The Indian rupee concluded Monday's trading session with minimal movement, closing at 90.1525 per dollar compared to the previous session's 90.1625. The currency found itself navigating between opposing market forces that largely neutralized each other's impact.

Dollar Weakness Fails to Boost Rupee

The US dollar experienced broad-based weakness, declining 0.40% to 98.80 against a basket of major currencies. This weakness stemmed from renewed market concerns regarding the independence of the US Federal Reserve. However, the rupee was unable to capitalize on this dollar softness due to persistent corporate hedging demand from domestic firms.

Currency Metrics: Current Level Change
USD/INR: 90.1525 Nearly flat
Dollar Index: 98.80 -0.40%
10-year US Treasury: 4.198% +3 bps

Analysts at ING highlighted the significance of Federal Reserve independence concerns, noting that "the downside risks for the dollar from any indications of further determination to interfere with the Fed's independence are substantial." They emphasized that the bond market would serve as the most important barometer for future dollar movements.

Trade Talk Optimism Supports Market Sentiment

Indian equity markets reversed early losses to close higher by approximately 0.40% each, with both the BSE Sensex and Nifty 50 benefiting from easing trade concerns. The positive shift came after Washington's new ambassador to New Delhi announced that the two countries would discuss trade issues on January 13.

Additionally, India received an invitation to join Pax Silica, a US-led initiative focused on building a comprehensive silicon supply chain spanning from critical minerals to semiconductors and artificial intelligence technologies. This development provided further support to market sentiment and helped offset some of the persistent concerns surrounding US-India trade relations.

Commodity Markets and Global Risk Sentiment

Global risk sentiment was influenced by broader geopolitical concerns, with gold reaching a record high of more than $4,600 per ounce. The precious metal's surge was attributed to investor concerns over simmering geopolitical tensions around Iran, reflecting the ongoing risk-off sentiment in global markets.

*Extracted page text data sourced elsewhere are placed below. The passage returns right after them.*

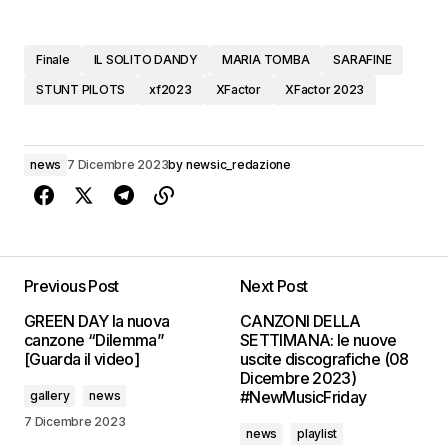
Finale
IL SOLITO DANDY
MARIA TOMBA
SARAFINE
STUNT PILOTS
xf2023
XFactor
XFactor 2023
news
7 Dicembre 2023
by
newsic_redazione
Previous Post
Next Post
GREEN DAY la nuova
CANZONI DELLA
canzone “Dilemma”
SETTIMANA: le nuove
[Guarda il video]
uscite discografiche (08
Dicembre 2023)
#NewMusicFriday
gallery
news
7 Dicembre 2023
news
playlist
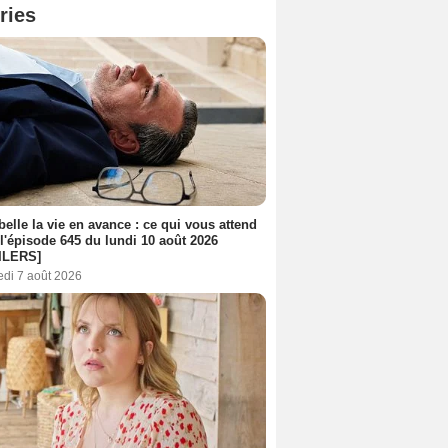
ries
belle la vie en avance : ce qui vous attend
l'épisode 645 du lundi 10 août 2026
ILERS]
edi 7 août 2026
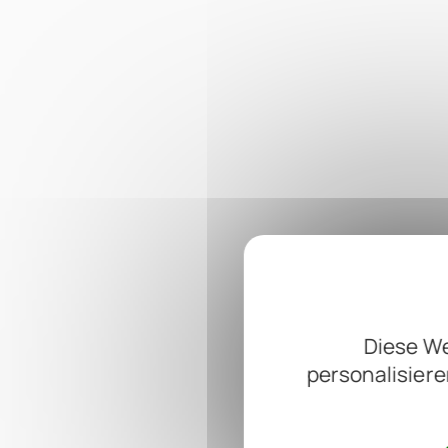
Diese We
personalisiere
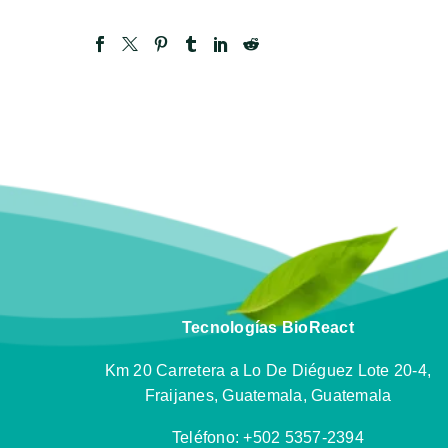
Tecnologías BioReact
Km 20 Carretera a Lo De Diéguez Lote 20-4,
Fraijanes, Guatemala, Guatemala
Teléfono: +502 5357-2394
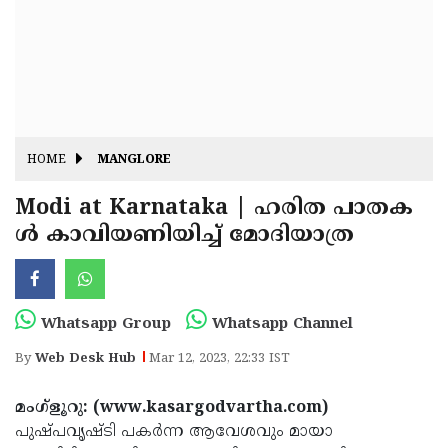
Fitr
May
Day
Eid
Al
Independence
Ad'ha
Day
Onam
HOME
MANGLORE
J&K
State
Modi at Karnataka | ഹരിത പാതക
Haryana
ള്‍ കാവിയണിയിച്ച് മോദിയാത്ര
Assembly
State
Diwali
Elections
Assembly
Christmas
Elections
New-
Whatsapp Group
Whatsapp Channel
Year
Republic
By
Web Desk Hub
Mar 12, 2023, 22:33 IST
Day
Budget
മംഗ്‌ളൂറു: (www.kasargodvartha.com)
Delhi
പുഷ്പവൃഷ്ടി പകര്‍ന്ന ആവേശവും മായാ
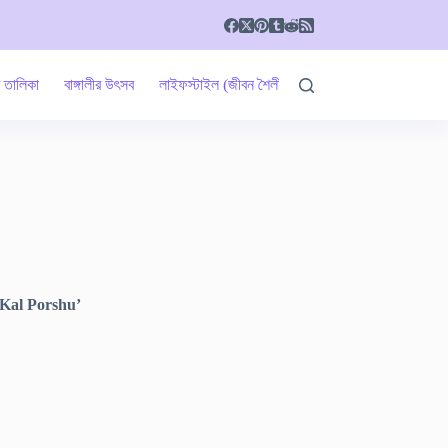
র তালিকা
বাঙ্গালীর উৎসব
লাইফস্টাইল (জীবন শৈলী)
ধর্ম কথা
শরীর ও স্বাস্থ্য
Kal Porshu’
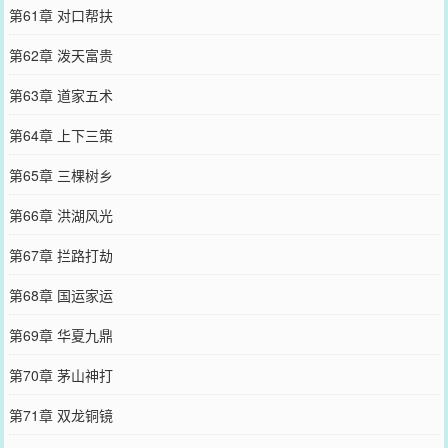
第61章 对口帮扶
第62章 泼天富贵
第63章 道家五术
第64章 上下三策
第65章 三棵树乡
第66章 洪湖风光
第67章 拦路打劫
第68章 国运家运
第69章 华夏九鼎
第70章 茅山神打
第71章 双龙铜镜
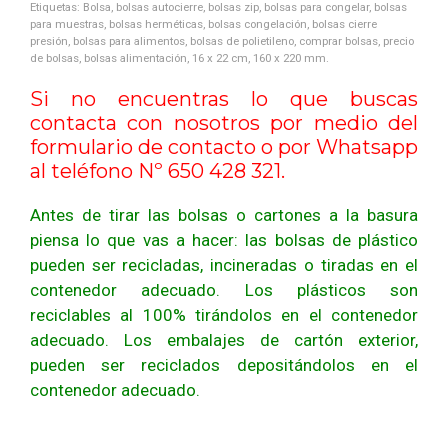
Etiquetas: Bolsa, bolsas autocierre, bolsas zip, bolsas para congelar, bolsas
para muestras, bolsas herméticas, bolsas congelación, bolsas cierre
presión, bolsas para alimentos, bolsas de polietileno, comprar bolsas, precio
de bolsas, bolsas alimentación, 16 x 22 cm, 160 x 220 mm.
Si no encuentras lo que buscas
contacta con nosotros por medio del
formulario de contacto
o por Whatsapp
al teléfono Nº 650 428 321.
Antes de tirar las bolsas o cartones a la basura
piensa lo que vas a hacer: las bolsas de plástico
pueden ser recicladas, incineradas o tiradas en el
contenedor adecuado. Los plásticos son
reciclables al 100% tirándolos en el contenedor
adecuado. Los embalajes de cartón exterior,
pueden ser reciclados depositándolos en el
contenedor adecuado.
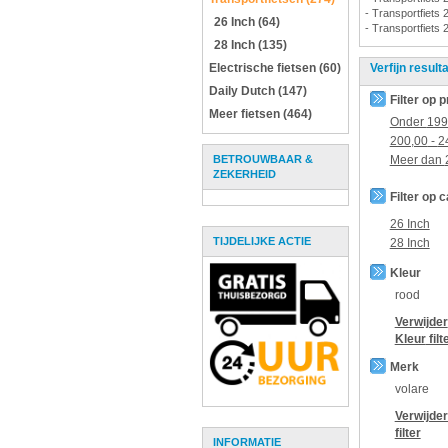
- Transportfiets 
26 Inch (64)
- Transportfiets 
28 Inch (135)
Electrische fietsen (60)
Verfijn result
Daily Dutch (147)
Filter op p
Meer fietsen (464)
Onder
199
200,00
-
2
BETROUWBAAR &
Meer dan
ZEKERHEID
Filter op 
26 Inch
TIJDELIJKE ACTIE
28 Inch
Kleur
rood
Verwijder
Kleur
filt
Merk
volare
Verwijde
filter
INFORMATIE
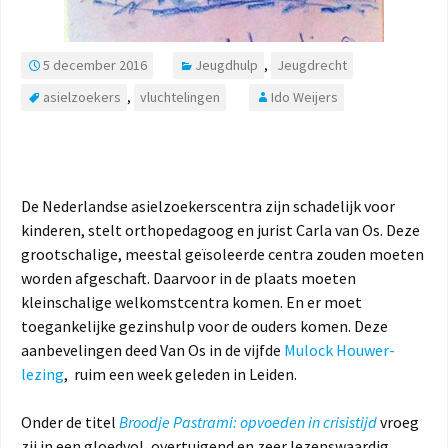
5 december 2016
Jeugdhulp
,
Jeugdrecht
asielzoekers
,
vluchtelingen
Ido Weijers
De Nederlandse asielzoekerscentra zijn schadelijk voor
kinderen, stelt orthopedagoog en jurist Carla van Os. Deze
grootschalige, meestal geïsoleerde centra zouden moeten
worden afgeschaft. Daarvoor in de plaats moeten
kleinschalige welkomstcentra komen. En er moet
toegankelijke gezinshulp voor de ouders komen. Deze
aanbevelingen deed Van Os in de vijfde
Mulock Houwer-
lezing
, ruim een week geleden in Leiden.
Onder de titel
Broodje Pastrami: opvoeden in crisistijd
vroeg
zij in een gloedvol, overtuigend en zeer lezenswaardig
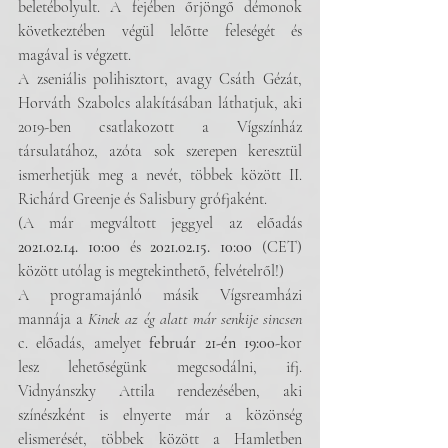
beletébolyult. A fejében őrjöngő démonok 
következtében végül lelőtte feleségét és 
magával is végzett.
A zseniális polihisztort, avagy Csáth Gézát, 
Horváth Szabolcs alakításában láthatjuk, aki 
2019-ben csatlakozott a Vígszínház 
társulatához, azóta sok szerepen keresztül 
ismerhetjük meg a nevét, többek között II. 
Richárd Greenje és Salisbury grófjaként.
(A már megváltott jeggyel az előadás 
2021.02.14. 10:00
 és 
2021.02.15. 10:00
 (CET) 
között utólag is megtekinthető, felvételről!)
A programajánló másik Vígsreamházi 
mannája a 
Kinek az ég alatt már senkije sincsen
c. előadás, amelyet 
február 21-én 19:00
-kor 
lesz lehetőségünk megcsodálni, ifj. 
Vidnyánszky Attila rendezésében, aki 
színészként is elnyerte már a közönség 
elismerését, többek között a Hamletben 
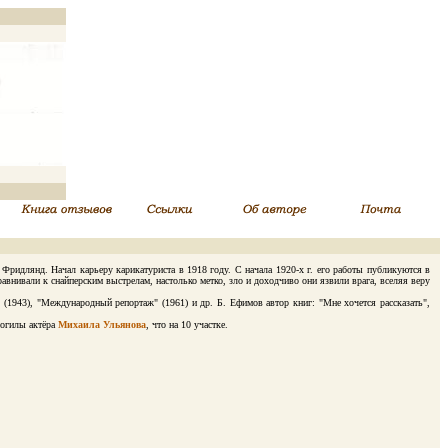
идлянд. Начал карьеру карикатуриста в 1918 году. С начала 1920-х г. его работы публикуются в
внивали к снайперским выстрелам, настолько метко, зло и доходчиво они язвили врага, вселяя веру
1943), "Международный репортаж" (1961) и др. Б. Ефимов автор книг: "Мне хочется рассказать",
могилы актёра
Михаила Ульянова
, что на 10 участке.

Foreign Investment Outflows Continue

Despite the positive trade talk developments, foreign portfolio investment flows remained a concern for the rupee. Foreign investors have net sold over $1 billion of Indian stocks in January alone, adding to the substantial $19 billion outflow recorded in the previous year. The failure to reach a comprehensive trade deal with the US has been identified as a persistent drag on both the rupee's performance and foreign portfolio inflows into Indian assets.

Investment Flows: Amount
January 2025 Outflows: Over $1 billion
Previous Year Outflows: Nearly $19 billion

The currency's performance reflects the complex interplay between global dollar dynamics, domestic corporate demand, and ongoing concerns about trade relationships and foreign investment flows. While the scheduled trade discussions offer hope for improved bilateral relations, the rupee continues to face headwinds from sustained foreign portfolio outflows.